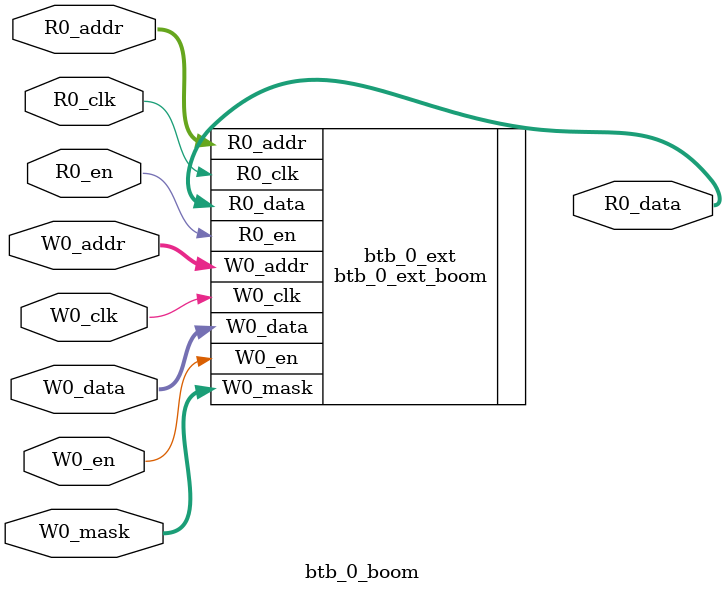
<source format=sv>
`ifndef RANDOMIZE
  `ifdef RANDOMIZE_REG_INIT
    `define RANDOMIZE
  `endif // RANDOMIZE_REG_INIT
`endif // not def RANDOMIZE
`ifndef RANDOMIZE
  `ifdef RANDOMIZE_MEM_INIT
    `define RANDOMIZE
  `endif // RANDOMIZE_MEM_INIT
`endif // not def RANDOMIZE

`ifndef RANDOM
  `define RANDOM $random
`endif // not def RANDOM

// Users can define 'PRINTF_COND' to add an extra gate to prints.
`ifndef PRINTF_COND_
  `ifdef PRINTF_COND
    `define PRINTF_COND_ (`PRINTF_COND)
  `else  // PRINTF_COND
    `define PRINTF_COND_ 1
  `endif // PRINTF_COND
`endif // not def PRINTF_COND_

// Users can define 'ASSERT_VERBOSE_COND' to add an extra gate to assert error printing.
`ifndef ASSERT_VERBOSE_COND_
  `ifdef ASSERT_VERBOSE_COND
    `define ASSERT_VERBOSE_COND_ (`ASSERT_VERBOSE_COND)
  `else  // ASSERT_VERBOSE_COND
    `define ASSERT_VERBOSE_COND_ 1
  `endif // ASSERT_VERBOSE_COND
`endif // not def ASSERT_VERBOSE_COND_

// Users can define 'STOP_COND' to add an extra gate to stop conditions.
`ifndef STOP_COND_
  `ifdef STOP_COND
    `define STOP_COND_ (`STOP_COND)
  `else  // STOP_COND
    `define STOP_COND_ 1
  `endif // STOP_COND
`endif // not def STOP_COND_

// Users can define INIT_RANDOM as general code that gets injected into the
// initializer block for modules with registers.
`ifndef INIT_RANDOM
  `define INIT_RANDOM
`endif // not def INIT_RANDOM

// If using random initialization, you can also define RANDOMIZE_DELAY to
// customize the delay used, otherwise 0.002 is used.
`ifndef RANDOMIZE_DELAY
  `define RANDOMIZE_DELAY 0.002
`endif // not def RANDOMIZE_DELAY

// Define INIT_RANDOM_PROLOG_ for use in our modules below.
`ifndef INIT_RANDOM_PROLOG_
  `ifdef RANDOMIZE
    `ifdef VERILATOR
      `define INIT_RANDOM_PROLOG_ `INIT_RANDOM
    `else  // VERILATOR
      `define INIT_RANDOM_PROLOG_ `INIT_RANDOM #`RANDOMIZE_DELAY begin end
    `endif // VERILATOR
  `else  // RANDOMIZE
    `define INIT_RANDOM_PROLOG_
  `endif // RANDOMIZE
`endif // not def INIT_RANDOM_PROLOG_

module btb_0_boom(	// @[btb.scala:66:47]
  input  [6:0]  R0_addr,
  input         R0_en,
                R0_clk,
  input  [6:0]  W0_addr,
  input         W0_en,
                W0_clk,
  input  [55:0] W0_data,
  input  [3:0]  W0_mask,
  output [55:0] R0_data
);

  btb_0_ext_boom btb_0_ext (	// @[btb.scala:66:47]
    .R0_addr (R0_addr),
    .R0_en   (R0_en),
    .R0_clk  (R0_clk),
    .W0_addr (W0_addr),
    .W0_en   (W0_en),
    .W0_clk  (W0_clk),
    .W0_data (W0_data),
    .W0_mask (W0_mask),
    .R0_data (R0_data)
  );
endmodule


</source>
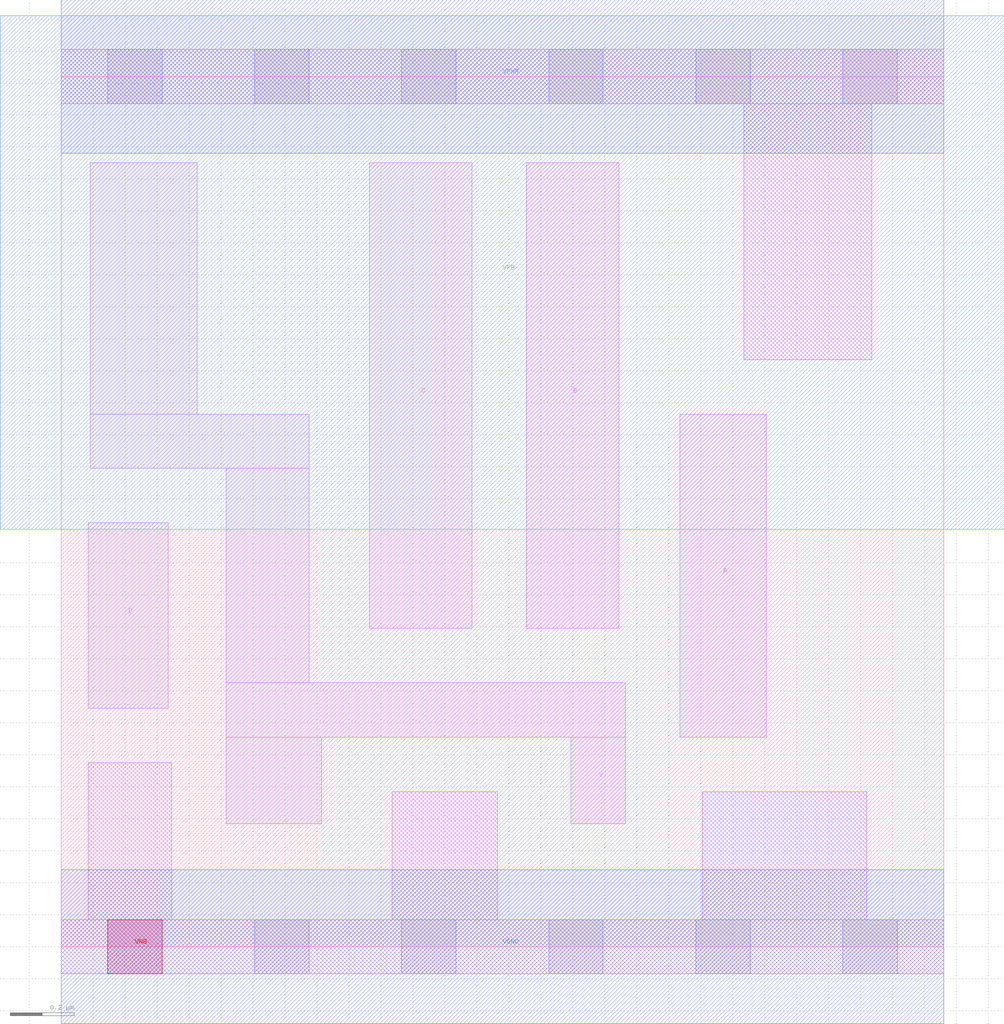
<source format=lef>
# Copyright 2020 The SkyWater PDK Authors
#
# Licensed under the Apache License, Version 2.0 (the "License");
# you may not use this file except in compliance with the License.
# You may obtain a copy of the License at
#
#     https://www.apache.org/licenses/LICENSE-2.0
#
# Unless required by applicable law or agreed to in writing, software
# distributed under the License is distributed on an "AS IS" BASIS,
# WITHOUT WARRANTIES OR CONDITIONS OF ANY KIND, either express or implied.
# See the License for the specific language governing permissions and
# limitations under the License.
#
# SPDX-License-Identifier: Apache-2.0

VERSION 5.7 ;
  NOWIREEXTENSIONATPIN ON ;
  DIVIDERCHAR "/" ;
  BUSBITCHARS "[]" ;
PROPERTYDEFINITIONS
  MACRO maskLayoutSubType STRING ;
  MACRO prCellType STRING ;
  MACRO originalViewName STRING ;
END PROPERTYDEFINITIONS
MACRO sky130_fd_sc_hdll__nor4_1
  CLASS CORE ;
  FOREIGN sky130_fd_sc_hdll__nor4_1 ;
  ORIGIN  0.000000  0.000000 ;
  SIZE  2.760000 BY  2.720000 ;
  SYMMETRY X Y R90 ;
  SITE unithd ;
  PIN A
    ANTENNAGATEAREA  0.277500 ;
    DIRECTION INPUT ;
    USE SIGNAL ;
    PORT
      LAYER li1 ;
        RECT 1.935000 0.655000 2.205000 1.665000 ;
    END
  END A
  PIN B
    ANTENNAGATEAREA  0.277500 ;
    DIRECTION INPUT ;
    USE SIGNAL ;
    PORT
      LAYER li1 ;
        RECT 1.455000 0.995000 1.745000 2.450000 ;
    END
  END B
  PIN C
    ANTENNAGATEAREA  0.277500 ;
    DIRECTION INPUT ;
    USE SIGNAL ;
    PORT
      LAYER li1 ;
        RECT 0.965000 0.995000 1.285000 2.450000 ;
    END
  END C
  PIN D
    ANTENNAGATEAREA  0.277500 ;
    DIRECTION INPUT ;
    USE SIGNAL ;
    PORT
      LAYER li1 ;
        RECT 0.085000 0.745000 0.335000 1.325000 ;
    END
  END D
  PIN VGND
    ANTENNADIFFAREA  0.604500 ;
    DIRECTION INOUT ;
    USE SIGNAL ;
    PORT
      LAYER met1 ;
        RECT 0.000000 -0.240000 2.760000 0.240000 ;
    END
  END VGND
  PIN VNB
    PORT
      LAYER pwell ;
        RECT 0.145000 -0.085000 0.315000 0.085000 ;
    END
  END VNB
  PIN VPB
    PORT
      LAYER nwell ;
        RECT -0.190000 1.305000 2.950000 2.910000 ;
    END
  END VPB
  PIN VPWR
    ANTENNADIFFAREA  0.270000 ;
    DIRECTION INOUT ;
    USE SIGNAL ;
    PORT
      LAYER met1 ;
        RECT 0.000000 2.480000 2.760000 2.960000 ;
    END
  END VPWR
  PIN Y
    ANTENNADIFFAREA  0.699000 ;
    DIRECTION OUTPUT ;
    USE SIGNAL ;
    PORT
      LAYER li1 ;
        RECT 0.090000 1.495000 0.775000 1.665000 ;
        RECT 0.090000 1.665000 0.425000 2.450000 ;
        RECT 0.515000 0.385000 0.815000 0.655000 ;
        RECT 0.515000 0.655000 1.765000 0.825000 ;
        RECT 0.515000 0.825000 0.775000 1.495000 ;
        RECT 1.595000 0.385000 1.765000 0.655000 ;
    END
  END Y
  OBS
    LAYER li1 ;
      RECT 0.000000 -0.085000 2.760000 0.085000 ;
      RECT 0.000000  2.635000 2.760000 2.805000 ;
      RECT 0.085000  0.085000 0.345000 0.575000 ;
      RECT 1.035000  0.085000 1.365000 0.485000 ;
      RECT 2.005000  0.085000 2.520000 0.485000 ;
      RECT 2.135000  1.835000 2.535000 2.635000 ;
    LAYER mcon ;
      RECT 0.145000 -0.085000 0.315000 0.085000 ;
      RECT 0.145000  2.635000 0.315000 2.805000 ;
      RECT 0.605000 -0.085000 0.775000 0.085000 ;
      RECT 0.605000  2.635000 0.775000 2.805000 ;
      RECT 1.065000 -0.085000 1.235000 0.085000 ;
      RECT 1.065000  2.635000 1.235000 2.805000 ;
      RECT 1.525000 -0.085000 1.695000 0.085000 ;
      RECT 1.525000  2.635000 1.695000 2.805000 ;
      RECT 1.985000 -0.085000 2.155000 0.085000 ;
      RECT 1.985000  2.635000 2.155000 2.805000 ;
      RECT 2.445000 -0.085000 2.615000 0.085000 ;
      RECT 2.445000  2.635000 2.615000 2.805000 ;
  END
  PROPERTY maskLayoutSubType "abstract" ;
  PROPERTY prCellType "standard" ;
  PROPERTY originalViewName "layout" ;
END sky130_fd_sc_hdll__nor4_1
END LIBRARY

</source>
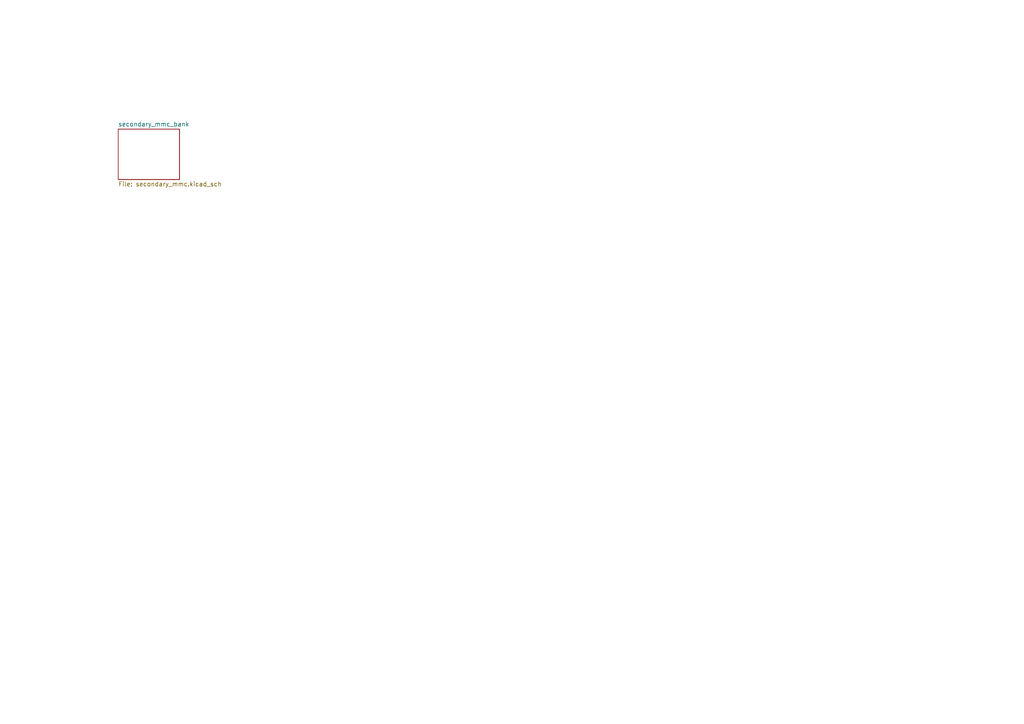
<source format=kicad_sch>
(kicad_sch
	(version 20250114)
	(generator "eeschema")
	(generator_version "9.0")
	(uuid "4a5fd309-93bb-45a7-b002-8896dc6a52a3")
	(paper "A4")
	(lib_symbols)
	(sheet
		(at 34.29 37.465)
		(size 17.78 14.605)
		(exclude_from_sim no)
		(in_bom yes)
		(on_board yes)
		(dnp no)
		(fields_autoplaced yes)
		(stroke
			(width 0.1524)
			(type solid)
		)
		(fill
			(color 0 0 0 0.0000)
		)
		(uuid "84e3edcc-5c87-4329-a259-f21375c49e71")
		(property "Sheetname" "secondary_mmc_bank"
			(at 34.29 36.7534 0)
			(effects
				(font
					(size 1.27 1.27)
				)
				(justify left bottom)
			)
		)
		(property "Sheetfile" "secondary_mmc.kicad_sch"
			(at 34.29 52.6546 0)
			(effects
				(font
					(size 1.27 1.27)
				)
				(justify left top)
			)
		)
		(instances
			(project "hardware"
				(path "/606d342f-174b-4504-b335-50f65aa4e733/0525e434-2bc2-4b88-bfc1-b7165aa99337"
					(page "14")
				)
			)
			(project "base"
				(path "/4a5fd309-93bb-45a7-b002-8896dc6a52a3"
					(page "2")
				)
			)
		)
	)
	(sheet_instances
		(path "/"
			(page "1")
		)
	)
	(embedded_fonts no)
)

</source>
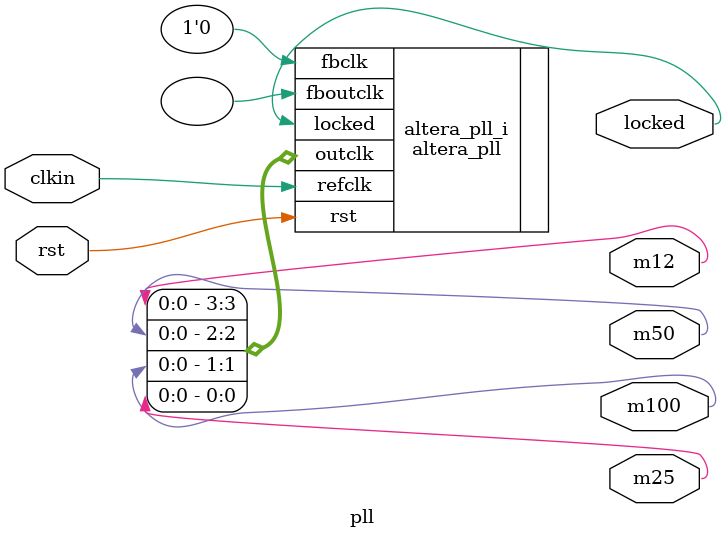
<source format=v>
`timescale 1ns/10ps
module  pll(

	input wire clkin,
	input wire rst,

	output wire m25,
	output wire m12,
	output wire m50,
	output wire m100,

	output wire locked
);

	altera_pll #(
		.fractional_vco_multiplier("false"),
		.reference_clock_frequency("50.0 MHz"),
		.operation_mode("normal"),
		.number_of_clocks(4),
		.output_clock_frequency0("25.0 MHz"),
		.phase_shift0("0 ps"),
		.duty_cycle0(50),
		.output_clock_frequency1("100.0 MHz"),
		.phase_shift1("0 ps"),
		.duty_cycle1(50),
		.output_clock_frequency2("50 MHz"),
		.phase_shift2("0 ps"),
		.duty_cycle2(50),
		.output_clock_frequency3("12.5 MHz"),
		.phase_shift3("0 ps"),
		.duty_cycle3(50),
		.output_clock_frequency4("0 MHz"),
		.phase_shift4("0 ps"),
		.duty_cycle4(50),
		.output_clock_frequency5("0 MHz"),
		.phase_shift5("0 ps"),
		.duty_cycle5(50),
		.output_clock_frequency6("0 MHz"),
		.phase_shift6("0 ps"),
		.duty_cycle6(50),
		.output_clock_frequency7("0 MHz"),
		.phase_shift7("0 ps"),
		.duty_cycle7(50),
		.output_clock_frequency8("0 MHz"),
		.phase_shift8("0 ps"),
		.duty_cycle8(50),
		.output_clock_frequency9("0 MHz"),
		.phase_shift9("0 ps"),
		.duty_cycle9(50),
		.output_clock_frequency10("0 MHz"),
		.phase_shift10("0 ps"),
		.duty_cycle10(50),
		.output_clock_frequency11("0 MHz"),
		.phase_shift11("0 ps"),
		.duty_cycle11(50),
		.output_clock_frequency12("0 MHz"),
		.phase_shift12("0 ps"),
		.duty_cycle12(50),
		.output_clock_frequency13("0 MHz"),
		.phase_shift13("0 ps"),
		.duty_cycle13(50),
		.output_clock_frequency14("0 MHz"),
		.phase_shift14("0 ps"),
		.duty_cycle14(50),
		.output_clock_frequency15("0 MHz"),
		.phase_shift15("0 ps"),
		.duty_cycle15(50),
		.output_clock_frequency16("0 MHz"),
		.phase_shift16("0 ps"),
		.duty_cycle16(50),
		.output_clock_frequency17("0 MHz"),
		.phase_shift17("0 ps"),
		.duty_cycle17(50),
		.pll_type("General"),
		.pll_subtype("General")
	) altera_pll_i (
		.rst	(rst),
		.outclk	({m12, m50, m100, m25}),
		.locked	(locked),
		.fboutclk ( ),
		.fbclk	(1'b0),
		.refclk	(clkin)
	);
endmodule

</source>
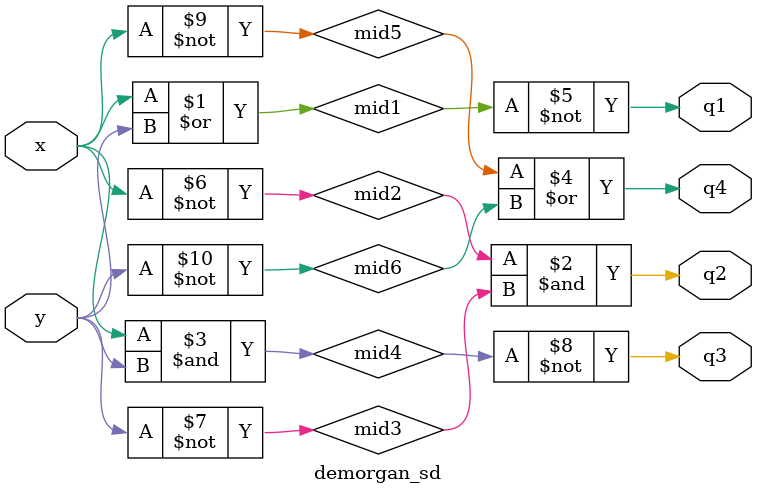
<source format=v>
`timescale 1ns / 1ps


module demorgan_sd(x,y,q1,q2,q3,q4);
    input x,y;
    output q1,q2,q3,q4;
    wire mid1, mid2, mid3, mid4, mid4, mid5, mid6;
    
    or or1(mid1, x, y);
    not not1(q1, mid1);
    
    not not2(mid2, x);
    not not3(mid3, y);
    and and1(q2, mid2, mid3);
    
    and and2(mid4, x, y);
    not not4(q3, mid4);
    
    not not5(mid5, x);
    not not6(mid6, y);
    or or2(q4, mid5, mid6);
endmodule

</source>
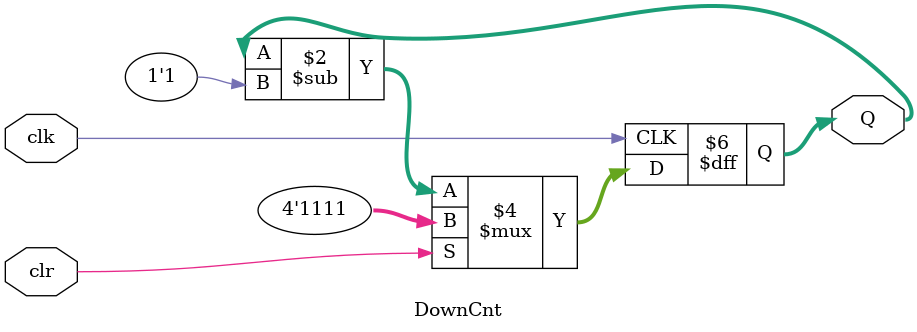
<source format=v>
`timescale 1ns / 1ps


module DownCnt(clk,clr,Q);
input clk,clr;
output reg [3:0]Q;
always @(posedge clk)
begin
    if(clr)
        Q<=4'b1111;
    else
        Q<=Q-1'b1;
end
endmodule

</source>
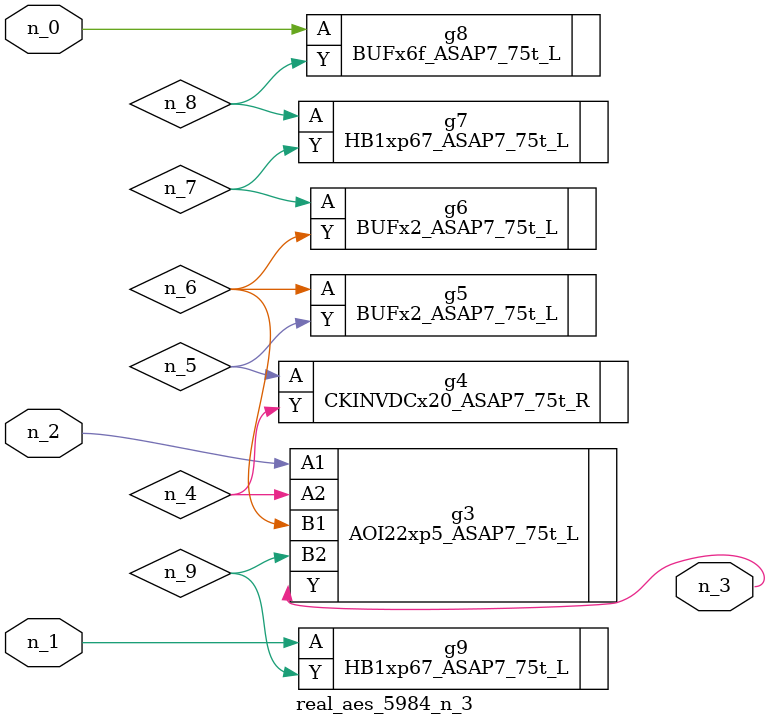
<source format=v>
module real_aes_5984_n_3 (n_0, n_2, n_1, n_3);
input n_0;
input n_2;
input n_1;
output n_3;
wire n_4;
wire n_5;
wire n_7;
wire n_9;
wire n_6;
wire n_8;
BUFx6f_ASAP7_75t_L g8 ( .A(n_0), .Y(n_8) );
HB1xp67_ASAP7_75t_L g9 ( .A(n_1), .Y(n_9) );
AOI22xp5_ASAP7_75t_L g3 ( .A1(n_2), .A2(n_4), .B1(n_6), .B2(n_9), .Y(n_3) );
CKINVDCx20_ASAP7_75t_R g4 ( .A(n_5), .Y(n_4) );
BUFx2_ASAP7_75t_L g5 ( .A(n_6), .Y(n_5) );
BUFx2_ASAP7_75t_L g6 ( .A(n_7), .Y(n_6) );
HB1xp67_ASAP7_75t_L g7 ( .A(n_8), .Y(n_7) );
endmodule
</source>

---+---

> [Aim of the exercise]:
Copy every line of the material above in which the string "left" can be found.

> [Expected output]:
				(justify left bottom)
				(justify left top)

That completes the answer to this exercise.